Un-peaceable Voyeurism

As I sat down to write this article the Veitch-Dunne-Powell drama was unfolding on the radio. Months of media and public speculation came to a kind of halt. At least that’s what I initially thought. But no. There’s more to come. The whole affair has become both media entertainment and a serious foundation for discussion about family violence. Yet despite the seriousness I’m not sure I really need to know the details of this case. Why would I? As one police office commented, “This is nothing new”.

Yet I do want to know. There is something voyeuristic that keeps me clicking on the latest tantilising headline. What keeps me going there?

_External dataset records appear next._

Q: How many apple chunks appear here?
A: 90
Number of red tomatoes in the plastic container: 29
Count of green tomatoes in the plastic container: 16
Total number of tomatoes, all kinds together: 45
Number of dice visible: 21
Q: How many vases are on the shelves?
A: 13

I have decided the reasons are multilayered. There’s the obvious public swing from abhorrence to concern for Veitch. The involvement of the media in a case where few facts were ever available. The ongoing rhetoric used by blog sites and social institutions to use the case as a frame for their particular social slant. Women’s Refuge have offered up quite significant remorse assessments; a few Men’s Rights groups have taken up the cause in the opposite direction to show how mono dimensional family violence has become. Physical always trumps emotional, though the latter may lead to the former. One is unacceptable, the other hard to prove - both are devastating.

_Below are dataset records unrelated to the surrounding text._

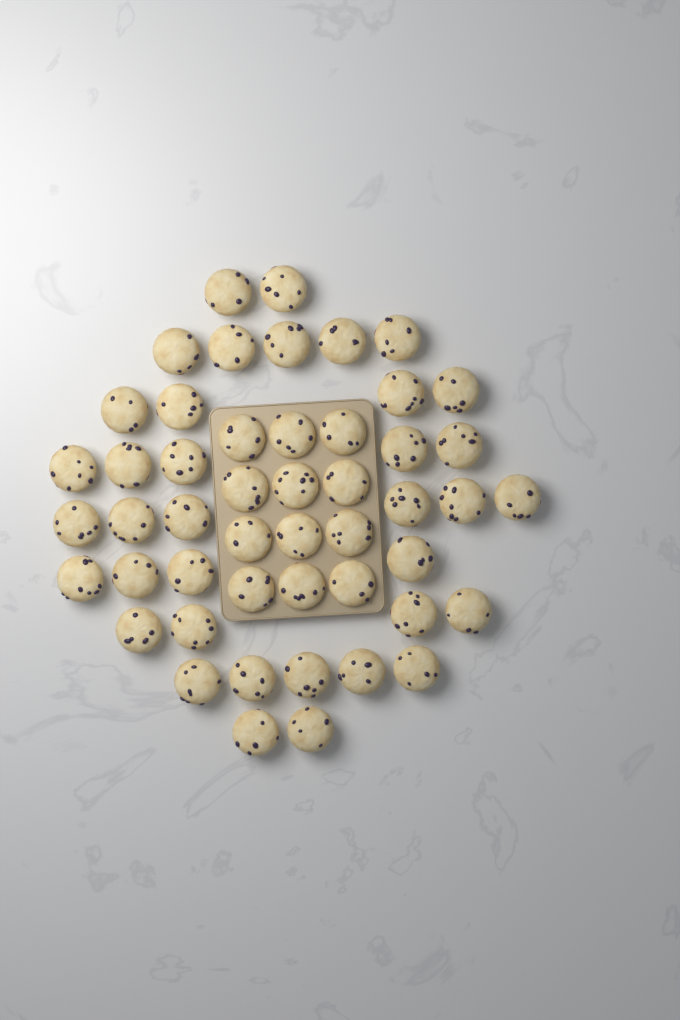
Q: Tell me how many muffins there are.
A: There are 49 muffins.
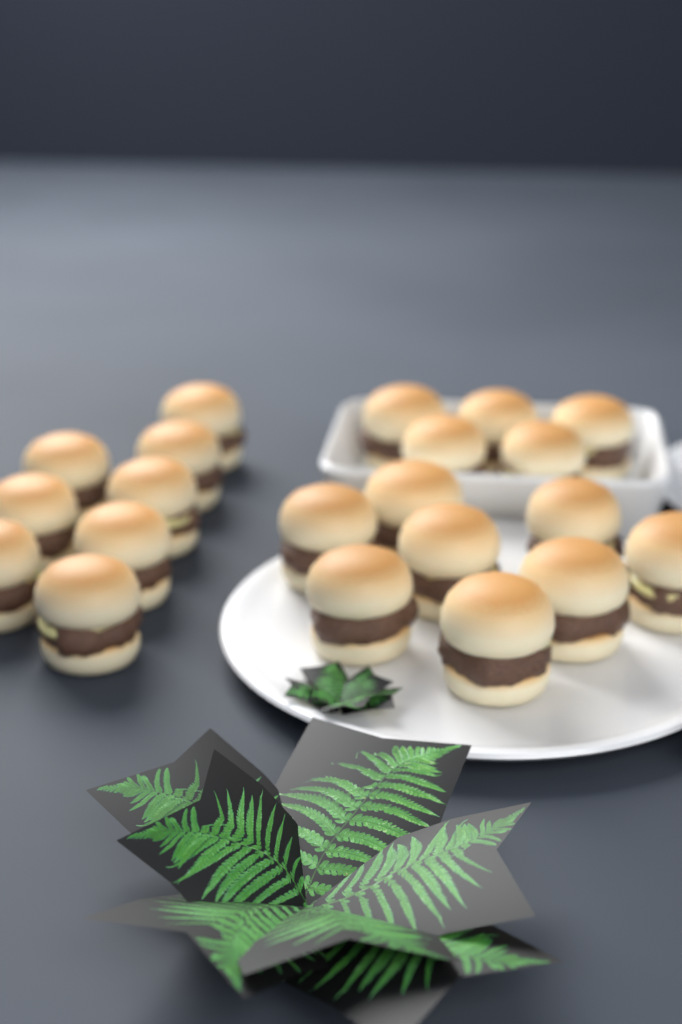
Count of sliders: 21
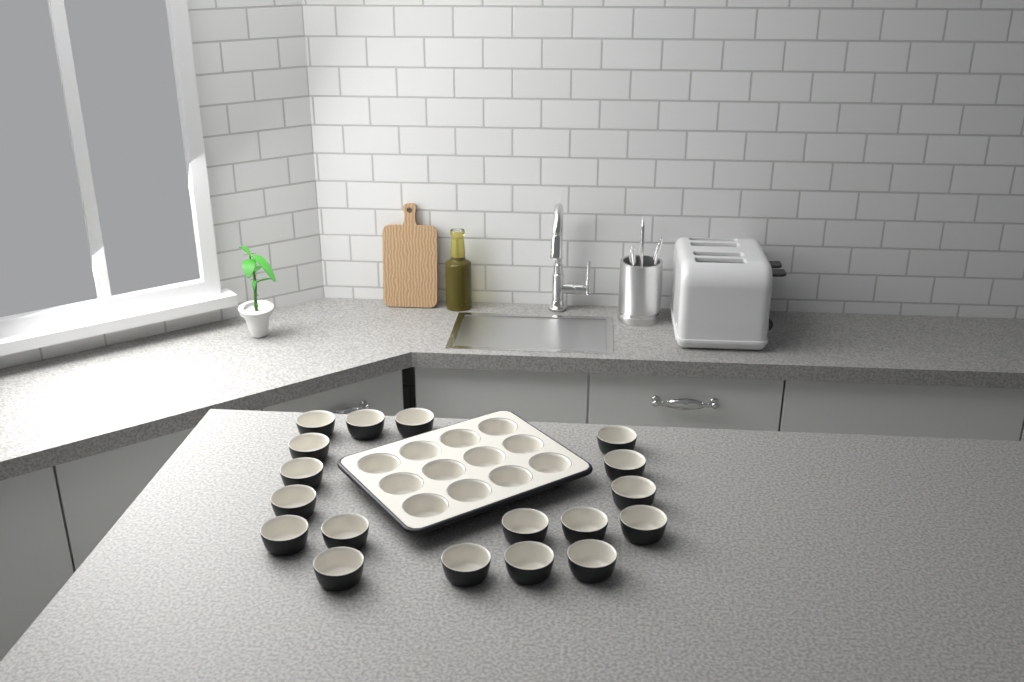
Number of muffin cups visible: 30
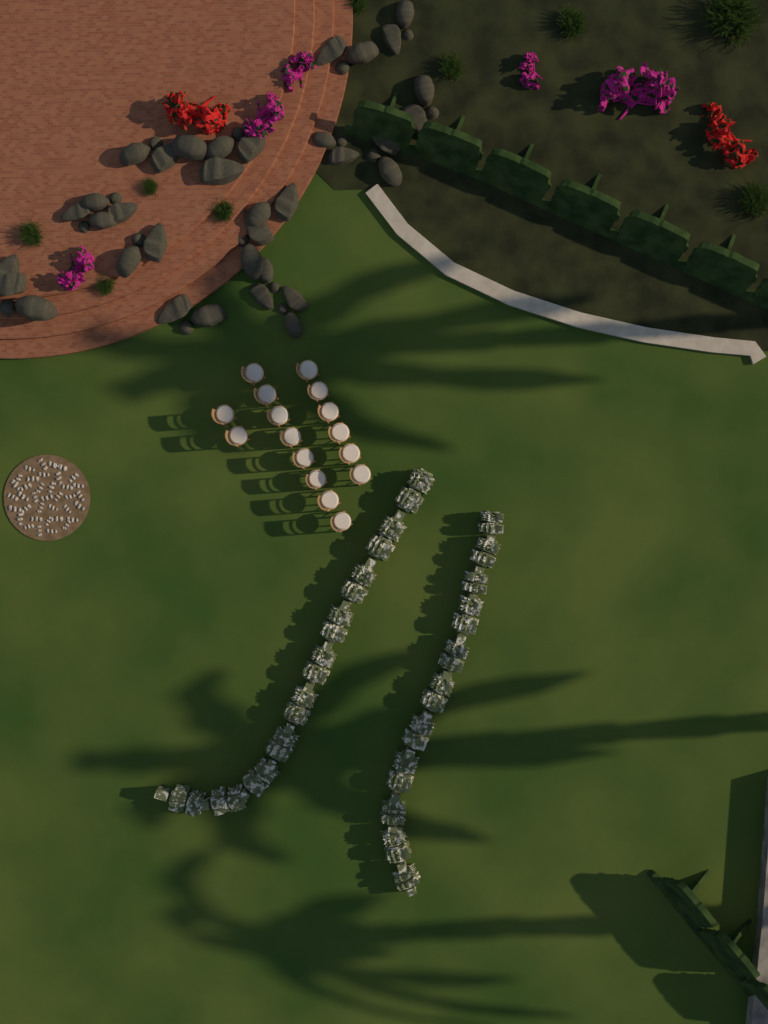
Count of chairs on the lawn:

This whole affair is about much more than them, it’s about us and what we are really like: hate, ongoing tension among the sexes, justice, fairness, grace, forgiveness, the blessing and curse of the public media and our insatiable need to pry into someone else's tragedy. Maybe we feel better about ourselves.

Moreover, we manage all this over an issue about which we still know so little and probably always will. Yes, the stories will come out, but neither will be entirely true. None of us will have the capacity to test for veracity with cross examination. Yet we’ll read just the same, gorging ourselves on whatever new angle can be found. It reminds me that there is a spring of angst below the surface of civil society. It doesn’t take much to see it erupt to a level of unwarranted ugliness.

I guess I am struck by just how punitive and cynical our public discussions have become. There must always be a victim and there must always be a perpetrator. The problem is, we soon become confused about who is who and what to do next.

I have yet to read an article or hear a panel of experts mention reconciliation and how we might help that process. That would be too much to hope for. I might be wrong, but I wonder if that’s what the couple wanted all along? Who got in the way? We all did!

Jesus said, “Blessed are the peacemakers, for they will be called children of God”. The UN send them around the world. I think we might need some - here at home.